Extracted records
* * * * * * * * *

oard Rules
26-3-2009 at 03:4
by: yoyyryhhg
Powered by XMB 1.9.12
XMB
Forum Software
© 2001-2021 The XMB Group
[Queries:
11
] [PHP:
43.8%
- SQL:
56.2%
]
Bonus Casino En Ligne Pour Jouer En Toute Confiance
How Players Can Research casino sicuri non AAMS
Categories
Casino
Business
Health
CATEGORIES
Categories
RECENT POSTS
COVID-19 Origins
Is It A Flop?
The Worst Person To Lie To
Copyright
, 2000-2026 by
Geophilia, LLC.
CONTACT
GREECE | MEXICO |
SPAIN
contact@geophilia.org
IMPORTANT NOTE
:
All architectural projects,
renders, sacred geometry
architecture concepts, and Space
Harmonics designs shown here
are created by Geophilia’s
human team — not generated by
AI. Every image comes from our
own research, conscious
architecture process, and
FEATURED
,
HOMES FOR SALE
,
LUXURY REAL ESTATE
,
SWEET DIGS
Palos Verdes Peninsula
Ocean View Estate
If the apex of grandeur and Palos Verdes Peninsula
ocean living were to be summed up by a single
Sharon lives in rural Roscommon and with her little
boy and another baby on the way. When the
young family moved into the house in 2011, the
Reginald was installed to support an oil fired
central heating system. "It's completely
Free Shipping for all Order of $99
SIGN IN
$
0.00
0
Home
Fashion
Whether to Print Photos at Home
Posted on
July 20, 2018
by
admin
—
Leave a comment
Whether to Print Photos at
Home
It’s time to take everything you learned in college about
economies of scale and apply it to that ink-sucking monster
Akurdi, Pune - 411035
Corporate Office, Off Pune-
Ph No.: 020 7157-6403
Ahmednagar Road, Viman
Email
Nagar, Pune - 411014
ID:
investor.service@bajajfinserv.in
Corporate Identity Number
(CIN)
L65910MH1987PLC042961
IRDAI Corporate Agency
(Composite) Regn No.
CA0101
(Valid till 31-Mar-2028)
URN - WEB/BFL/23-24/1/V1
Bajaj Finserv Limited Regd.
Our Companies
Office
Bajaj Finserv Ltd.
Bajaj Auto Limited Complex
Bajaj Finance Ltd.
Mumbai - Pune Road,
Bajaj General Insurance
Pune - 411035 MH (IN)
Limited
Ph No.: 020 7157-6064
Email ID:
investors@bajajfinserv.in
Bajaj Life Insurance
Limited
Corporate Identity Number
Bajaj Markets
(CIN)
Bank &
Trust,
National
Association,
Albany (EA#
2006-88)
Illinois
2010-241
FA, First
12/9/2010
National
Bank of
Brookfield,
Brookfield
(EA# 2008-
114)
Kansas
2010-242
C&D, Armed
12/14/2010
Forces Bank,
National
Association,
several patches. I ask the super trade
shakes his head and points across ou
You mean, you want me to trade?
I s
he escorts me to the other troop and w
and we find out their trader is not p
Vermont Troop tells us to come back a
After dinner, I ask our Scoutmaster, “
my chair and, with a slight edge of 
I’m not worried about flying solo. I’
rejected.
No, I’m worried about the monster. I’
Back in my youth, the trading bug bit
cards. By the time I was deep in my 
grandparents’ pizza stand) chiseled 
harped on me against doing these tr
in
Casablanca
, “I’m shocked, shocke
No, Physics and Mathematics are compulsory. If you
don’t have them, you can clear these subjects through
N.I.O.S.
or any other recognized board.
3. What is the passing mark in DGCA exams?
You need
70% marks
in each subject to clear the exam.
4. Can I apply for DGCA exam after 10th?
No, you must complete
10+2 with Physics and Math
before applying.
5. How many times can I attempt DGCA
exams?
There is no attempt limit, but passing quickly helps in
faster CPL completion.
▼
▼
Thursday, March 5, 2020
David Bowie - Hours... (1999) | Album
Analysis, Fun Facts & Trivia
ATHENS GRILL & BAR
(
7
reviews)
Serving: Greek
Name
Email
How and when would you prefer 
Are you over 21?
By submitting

* * * * * * * * *

Take the lines above from the one containing "Akurdi, Pune - 411035" to the one containing "he escorts me to the other troop and w" and retype them exactly, both ends included, with nothing added.

WRITTEN REPLY
Akurdi, Pune - 411035
Corporate Office, Off Pune-
Ph No.: 020 7157-6403
Ahmednagar Road, Viman
Email
Nagar, Pune - 411014
ID:
investor.service@bajajfinserv.in
Corporate Identity Number
(CIN)
L65910MH1987PLC042961
IRDAI Corporate Agency
(Composite) Regn No.
CA0101
(Valid till 31-Mar-2028)
URN - WEB/BFL/23-24/1/V1
Bajaj Finserv Limited Regd.
Our Companies
Office
Bajaj Finserv Ltd.
Bajaj Auto Limited Complex
Bajaj Finance Ltd.
Mumbai - Pune Road,
Bajaj General Insurance
Pune - 411035 MH (IN)
Limited
Ph No.: 020 7157-6064
Email ID:
investors@bajajfinserv.in
Bajaj Life Insurance
Limited
Corporate Identity Number
Bajaj Markets
(CIN)
Bank &
Trust,
National
Association,
Albany (EA#
2006-88)
Illinois
2010-241
FA, First
12/9/2010
National
Bank of
Brookfield,
Brookfield
(EA# 2008-
114)
Kansas
2010-242
C&D, Armed
12/14/2010
Forces Bank,
National
Association,
several patches. I ask the super trade
shakes his head and points across ou
You mean, you want me to trade?
I s
he escorts me to the other troop and w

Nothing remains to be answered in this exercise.